To actually open a notebook and execute code, you need to associate the notebook with a cluster, which you can create with a couple of clicks, or choose from a list of existing clusters -- and yes you can associate multiple notebooks with the same cluster. Once the association is made, the notebook is copied to the cluster and can be opened with Jupyter. We also handle saving any changes you make back to your workspace as you work. There is no more need to upload/download notebook files using the Jupyter UI, although you are still free to do that if you wish. If you do upload a file using the Jupyter UI, we'll save it back to your workspace for you.
Here is a diagram illustrating the above flow using an example workspace containing three notebooks and two clusters.
Following the initial release, here are a few follow-on UI improvements that we’d like to make in the short term:
HTML preview of notebooks
We’d like to add the ability to preview a notebook-in-the-workspace rendered as HTML, without needing to actually launch a cluster. This will allow workspace readers to look at notebooks even if they don’t have can-compute permissions.
JupyterLab & terminal
In addition to Jupyter Notebooks, we would like to provide access to JupyterLab in FireCloud. We’d also like to make it easier to access Jupyter’s in-browser bash terminal.
Additional cluster management options
There are some cluster management features that are not exposed in FireCloud, including configurable Jupyter extensions; auto-pause configuration, and environment customization. We would like FireCloud to make use of these features.

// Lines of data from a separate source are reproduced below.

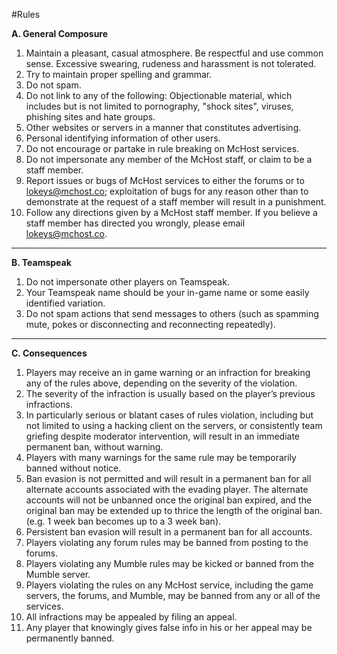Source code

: #Rules

**A. General Composure**

1. Maintain a pleasant, casual atmosphere. Be respectful and use common sense. Excessive swearing, rudeness and harassment is not tolerated.
2. Try to maintain proper spelling and grammar.
3. Do not spam.
4. Do not link to any of the following: Objectionable material, which includes but is not limited to pornography, "shock sites", viruses, phishing sites and hate groups.
5. Other websites or servers in a manner that constitutes advertising.
6. Personal identifying information of other users.
7. Do not encourage or partake in rule breaking on McHost services.
8. Do not impersonate any member of the McHost staff, or claim to be a staff member.
9. Report issues or bugs of McHost services to either the forums or to lokeys@mchost.co; exploitation of bugs for any reason other than to demonstrate at the request of a staff member will result in a punishment.
10. Follow any directions given by a McHost staff member. If you believe a staff member has directed you wrongly, please email lokeys@mchost.co.

***
**B. Teamspeak**

1. Do not impersonate other players on Teamspeak.
2. Your Teamspeak name should be your in-game name or some easily identified variation.
3. Do not spam actions that send messages to others (such as spamming mute, pokes or disconnecting and reconnecting repeatedly).

***
**C. Consequences**

1. Players may receive an in game warning or an infraction for breaking any of the rules above, depending on the severity of the violation.
2. The severity of the infraction is usually based on the player’s previous infractions.
3. In particularly serious or blatant cases of rules violation, including but not limited to using a hacking client on the servers, or consistently team griefing despite moderator intervention, will result in an immediate permanent ban, without warning.
4. Players with many warnings for the same rule may be temporarily banned without notice.
5. Ban evasion is not permitted and will result in a permanent ban for all alternate accounts associated with the evading player. The alternate accounts will not be unbanned once the original ban expired, and the original ban may be extended up to thrice the length of the original ban. (e.g. 1 week ban becomes up to a 3 week ban).
6. Persistent ban evasion will result in a permanent ban for all accounts.
7. Players violating any forum rules may be banned from posting to the forums.
8. Players violating any Mumble rules may be kicked or banned from the Mumble server.
9. Players violating the rules on any McHost service, including the game servers, the forums, and Mumble, may be banned from any or all of the services.
10. All infractions may be appealed by filing an appeal.
11. Any player that knowingly gives false info in his or her appeal may be permanently banned.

Furthermore, in the longer term we are looking at the following themes to improve our product. The dates are very rough estimates, but they provide some sense of their relative prioritization. For context, Leonardo is the service which provides notebooks functionality to FireCloud, and is where most of the development effort is focused.
More Analysis Tools
We believe we can provide users with other analysis tools besides Jupyter using the Leonardo infrastructure. The next tool we support will most likely be RStudio in Q4 2018, followed by IGV Desktop in Q1 2019.

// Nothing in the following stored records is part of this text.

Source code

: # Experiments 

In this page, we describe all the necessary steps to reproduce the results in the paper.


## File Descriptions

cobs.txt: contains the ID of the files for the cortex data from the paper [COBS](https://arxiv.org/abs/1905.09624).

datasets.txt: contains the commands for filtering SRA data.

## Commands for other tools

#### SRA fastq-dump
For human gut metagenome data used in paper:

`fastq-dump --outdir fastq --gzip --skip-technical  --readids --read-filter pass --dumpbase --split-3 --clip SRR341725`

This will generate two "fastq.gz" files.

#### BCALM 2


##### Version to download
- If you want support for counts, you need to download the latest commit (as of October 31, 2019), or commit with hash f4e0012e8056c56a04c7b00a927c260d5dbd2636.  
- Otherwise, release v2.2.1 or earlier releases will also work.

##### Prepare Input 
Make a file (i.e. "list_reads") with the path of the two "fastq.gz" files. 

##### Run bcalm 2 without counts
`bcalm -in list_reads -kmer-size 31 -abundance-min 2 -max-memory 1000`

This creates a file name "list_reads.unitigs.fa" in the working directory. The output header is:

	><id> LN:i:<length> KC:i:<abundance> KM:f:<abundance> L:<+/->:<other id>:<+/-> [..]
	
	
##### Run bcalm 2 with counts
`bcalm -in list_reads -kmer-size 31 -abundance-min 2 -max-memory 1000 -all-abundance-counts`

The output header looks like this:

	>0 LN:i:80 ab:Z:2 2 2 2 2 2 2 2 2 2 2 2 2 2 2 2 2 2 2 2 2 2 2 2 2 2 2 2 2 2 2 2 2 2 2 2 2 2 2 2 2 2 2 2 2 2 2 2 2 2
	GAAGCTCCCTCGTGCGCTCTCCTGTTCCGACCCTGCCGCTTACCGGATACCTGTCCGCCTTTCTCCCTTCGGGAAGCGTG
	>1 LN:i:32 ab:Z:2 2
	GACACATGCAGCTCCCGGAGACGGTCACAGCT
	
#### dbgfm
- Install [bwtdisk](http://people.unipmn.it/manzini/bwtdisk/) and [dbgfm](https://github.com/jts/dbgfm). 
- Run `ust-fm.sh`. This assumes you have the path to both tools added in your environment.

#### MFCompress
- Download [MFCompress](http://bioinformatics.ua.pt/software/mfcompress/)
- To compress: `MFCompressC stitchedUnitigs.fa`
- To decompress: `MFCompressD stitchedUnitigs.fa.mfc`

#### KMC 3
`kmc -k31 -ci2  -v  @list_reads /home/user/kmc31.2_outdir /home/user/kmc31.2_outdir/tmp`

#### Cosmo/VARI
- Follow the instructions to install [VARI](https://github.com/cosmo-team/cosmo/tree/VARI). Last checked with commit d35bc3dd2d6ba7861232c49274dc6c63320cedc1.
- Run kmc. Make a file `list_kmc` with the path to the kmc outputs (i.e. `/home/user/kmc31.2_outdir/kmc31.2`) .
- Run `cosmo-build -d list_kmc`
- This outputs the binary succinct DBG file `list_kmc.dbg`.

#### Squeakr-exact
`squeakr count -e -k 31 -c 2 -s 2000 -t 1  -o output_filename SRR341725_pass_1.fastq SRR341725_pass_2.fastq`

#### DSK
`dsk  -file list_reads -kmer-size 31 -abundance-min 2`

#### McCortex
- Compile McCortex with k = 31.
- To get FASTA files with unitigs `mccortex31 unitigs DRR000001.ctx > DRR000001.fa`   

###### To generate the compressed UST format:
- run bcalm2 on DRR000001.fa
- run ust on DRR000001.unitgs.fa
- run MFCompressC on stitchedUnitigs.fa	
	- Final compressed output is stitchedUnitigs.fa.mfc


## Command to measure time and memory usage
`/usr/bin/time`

Bring your own Docker (Q4 2018)
We have some capabilities to customize the notebook environment via a user-provided bash script. We’d also like to support custom Docker images as a more powerful way users can control their notebook environment.

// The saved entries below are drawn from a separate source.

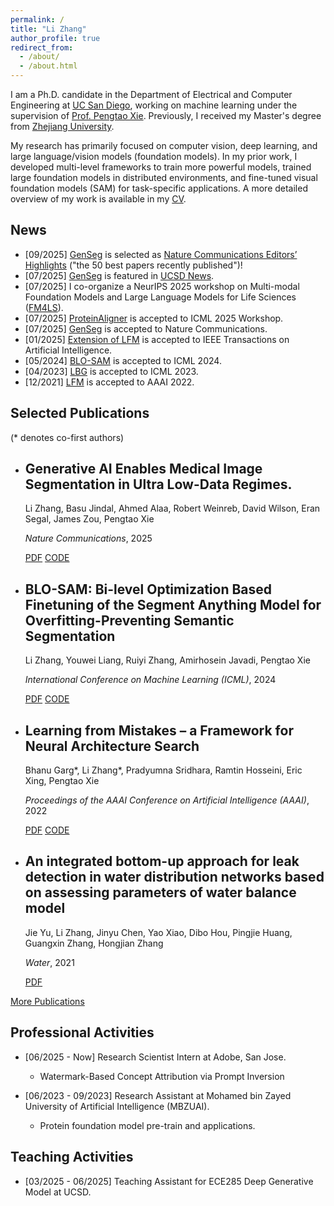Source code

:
 ```yaml
---
permalink: /
title: "Li Zhang"
author_profile: true
redirect_from: 
  - /about/
  - /about.html
---
```


I am a Ph.D. candidate in the Department of Electrical and Computer Engineering at [UC San Diego](https://www.ucsd.edu/), working on machine learning under the supervision of [Prof. Pengtao Xie](https://pengtaoxie.github.io/). Previously, I received my Master's degree from [Zhejiang University](https://www.zju.edu.cn/english/).

My research has primarily focused on computer vision, deep learning, and large language/vision models (foundation models). In my prior work, I developed multi-level frameworks to train more powerful models, trained large foundation models in distributed environments, and fine-tuned visual foundation models (SAM) for task-specific applications. A more detailed overview of my work is available in my [CV](../assets/Li_Zhang_CV.pdf).


News
------
- [09/2025] [GenSeg](https://www.nature.com/articles/s41467-025-61754-6) is selected as [Nature Communications Editors’ Highlights](https://www.nature.com/collections/aahajfhafc) ("the 50 best papers recently published")!
- [07/2025] [GenSeg](https://www.nature.com/articles/s41467-025-61754-6) is featured in [UCSD News](https://today.ucsd.edu/story/new-ai-tool-learns-to-read-medical-images-with-far-less-data).
- [07/2025] I co-organize a NeurIPS 2025 workshop on Multi-modal Foundation Models and Large Language Models for Life Sciences ([FM4LS](https://neurips.cc/virtual/2025/workshop/109536)).
- [07/2025] [ProteinAligner](https://www.biorxiv.org/content/10.1101/2024.10.06.616870v1) is accepted to ICML 2025 Workshop.
- [07/2025] [GenSeg](https://www.nature.com/articles/s41467-025-61754-6) is accepted to Nature Communications.
- [01/2025] [Extension of LFM](https://ieeexplore.ieee.org/abstract/document/10855680) is accepted to IEEE Transactions on Artificial Intelligence.
- [05/2024] [BLO-SAM](https://icml.cc/virtual/2024/poster/32990) is accepted to ICML 2024.
- [04/2023] [LBG](https://proceedings.mlr.press/v202/hosseini23a.html) is accepted to ICML 2023.
- [12/2021] [LFM](https://ojs.aaai.org/index.php/AAAI/article/view/21258) is accepted to AAAI 2022.

Selected Publications
------
(* denotes co-first authors)

- ## Generative AI  Enables Medical Image Segmentation in Ultra Low-Data Regimes.
  Li Zhang, Basu Jindal, Ahmed Alaa, Robert Weinreb, David Wilson, Eran Segal, James Zou, Pengtao Xie
  
  _Nature Communications_, 2025

  [PDF](https://www.nature.com/articles/s41467-025-61754-6) [CODE](https://github.com/importZL/GenSeg)


- ## BLO-SAM: Bi-level Optimization Based Finetuning of the Segment Anything Model for Overfitting-Preventing Semantic Segmentation
  Li Zhang, Youwei Liang, Ruiyi Zhang, Amirhosein Javadi, Pengtao Xie

  _International Conference on Machine Learning (ICML)_, 2024

  [PDF](https://icml.cc/virtual/2024/poster/32990) [CODE](https://github.com/importZL/BLO-SAM)

- ## Learning from Mistakes – a Framework for Neural Architecture Search
  Bhanu Garg*, Li Zhang*, Pradyumna Sridhara, Ramtin Hosseini, Eric Xing, Pengtao Xie

   _Proceedings of the AAAI Conference on Artificial Intelligence (AAAI)_, 2022

  [PDF](https://arxiv.org/abs/2111.06353) [CODE](https://github.com/importZL/LFM)

- ## An integrated bottom-up approach for leak detection in water distribution networks based on assessing parameters of water balance model
  Jie Yu, Li Zhang, Jinyu Chen, Yao Xiao, Dibo Hou, Pingjie Huang, Guangxin Zhang, Hongjian Zhang

  _Water_, 2021

  [PDF](https://www.mdpi.com/2073-4441/13/6/867)


[More Publications]([/publications](https://scholar.google.com/citations?hl=zh-CN&view_op=list_works&gmla=AJsN-F44-faf7S_f3JRjy-iVVAFOzj9BUjbNPmnbspJFbCTRoqv9-UER7ux7Vg8Nv-tZ1ELIxmLqk2qvZsA1qChmzb1sE0SDd7sR_RQRoPZp8vcLoAArJT8&user=RRzZk4YAAAAJ))
  

Professional Activities
------
- [06/2025 - Now] Research Scientist Intern at Adobe, San Jose.
  - Watermark-Based Concept Attribution via Prompt Inversion​
  
- [06/2023 - 09/2023] Research Assistant at Mohamed bin Zayed University of Artificial Intelligence (MBZUAI).
  - Protein foundation model pre-train and applications.

Teaching Activities
------
- [03/2025 - 06/2025] Teaching Assistant for ECE285 Deep Generative Model at UCSD.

Hail 0.2 support (Q4 2018)
We currently install Hail 0.1 on Leo-created clusters. We would like to upgrade to Hail 0.2 and deprecate 0.1.
Data access (Q1 2019)
Today in a notebook you can access Google Cloud Storage or BigQuery data using standard libraries in python or R. For python users, we also provide the FireCloud client library which can be used to access FireCloud objects such as workspaces and the workspace data model. We’d like to improve our client library offering by providing an R version and making the python library more user-friendly.
Collaboration (Q2 2019)
We now have notebook persistence in the workspace, but we don’t have more sophisticated collaboration tools such as collaborative editing (think Google Docs) or version control. There is some exciting development from the Jupyter team on this front which we’d like to try and make use of in the future.
We hope that the above changes will be beneficial to your work in FireCloud. If you have any further questions or comments, our team closely monitors notebook-related posts on the FireCloud Forum. Happy notebooking!